The following relation $\frac{a}{b} =\frac{b}{a+b}$ is satisfied for $a = 1.6b$ approximately. How to reach this result?

Question

The following relation $\frac{a}{b}=\frac{b}{a+b}$ is satisfied for $a = 1.6 b$ approximately. My question is how to reach this result, I need a detailed explanation of each step of how $\frac{a}{b}=\frac{b}{a+b}$ became $a=1.6b$, because I have the answer that is $a=1.6 b$, but I don't know how the book who wrote this final answer got this result.

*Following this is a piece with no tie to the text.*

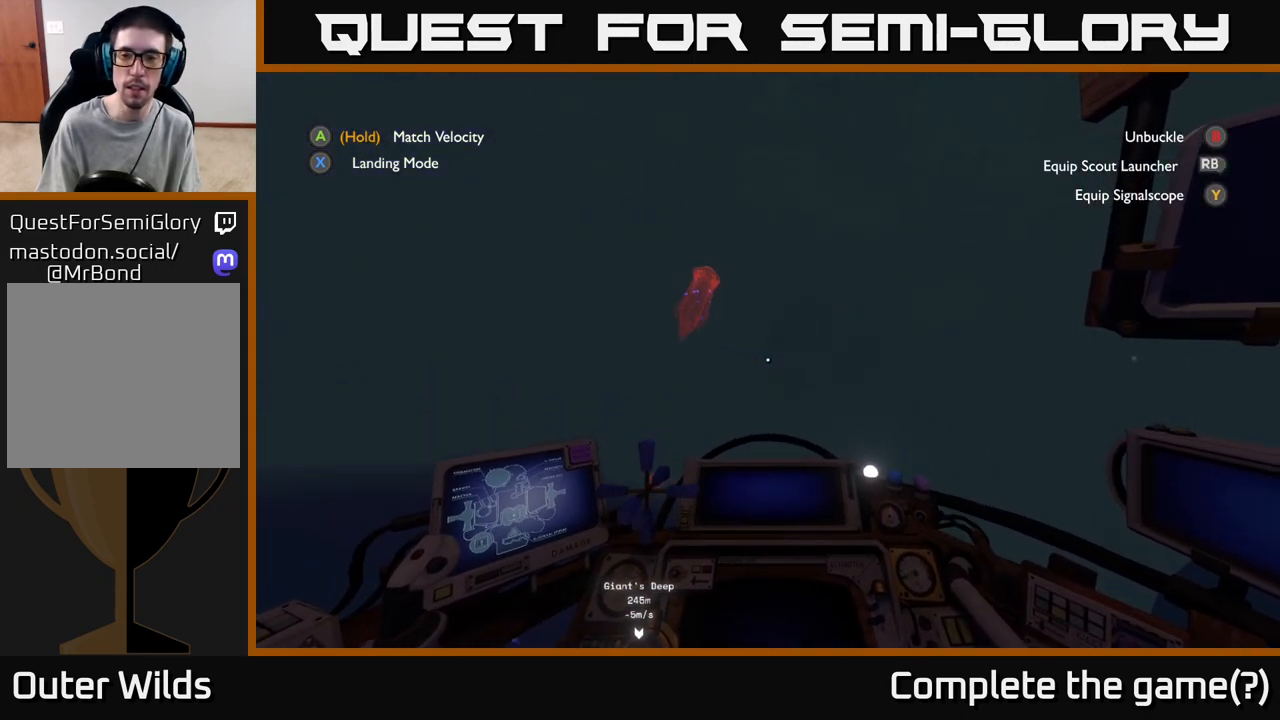
{"buttons": [], "left_stick": "center", "right_stick": "center", "events": [[50, "left_stick", "left"], [467, "right_stick", "center"], [483, "left_stick", "center"]]}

I need an explanation of this process. If there is a property (for example $\frac{e}{f}=\frac{d}{c}$ $\to$ equality property of rational numbers $\to$ $ec = df$), you can tell me because I might not know them.

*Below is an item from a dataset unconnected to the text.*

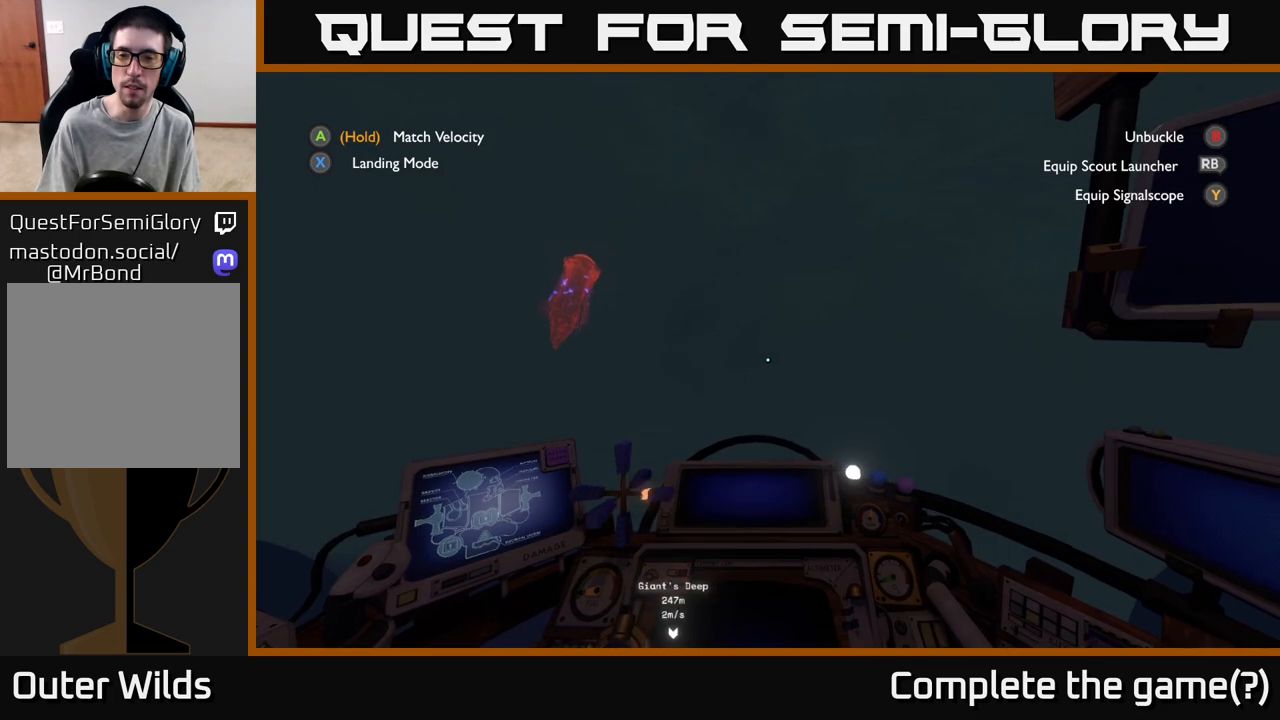
{"buttons": [], "left_stick": "center", "right_stick": "center", "events": []}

I need an answer that makes me understand the concepts and why each step is that way, so I can learn and be able to solve similar problems.

Answer 1

Let $a = kb$. Then solve for $k$.

\begin{align} \dfrac ab &= \dfrac{b}{a+b} \\ \dfrac{kb}{b} &= \dfrac{b}{kb+b} \\ k &= \dfrac{1}{k+1} \\ k^2+k - 1 &= 0 \\ k &= \dfrac{-1 \pm \sqrt{1-4(1)(-1)}}{2} \\ k &= \dfrac{-1 \pm \sqrt{5}}{2} \end{align}

In response to your comment...

\begin{align} \dfrac ab &= \dfrac{b}{a+b} \\ \dfrac ab &= \dfrac{b \cdot \dfrac 1b}{(a+b)\dfrac 1b} \\ \dfrac ab &= \dfrac{1}{\dfrac ab + 1} \\ \left(\dfrac ab\right)^2+\left(\dfrac ab\right) - 1 &= 0 \\ etc \end{align}

Answer 2

Let's assume $b$ is non-zero and write $r=a/b$, a rational number. Since $r+1=\tfrac{a+b}{b}$, your equation turns into $$ r=\frac{1}{r+1}, $$ which becomes a quadratic equation: $$ r(r+1)=1, $$ and can be solved using square roots by completing the square.

However, from your question phrasing I think you actually meant to write down the equation for the golden ratio given at the wiki page, specifically this picture. Note that the golden ratio $\phi\approx 1.6$, and the derivation of its value is described in detail at the wiki page I linked.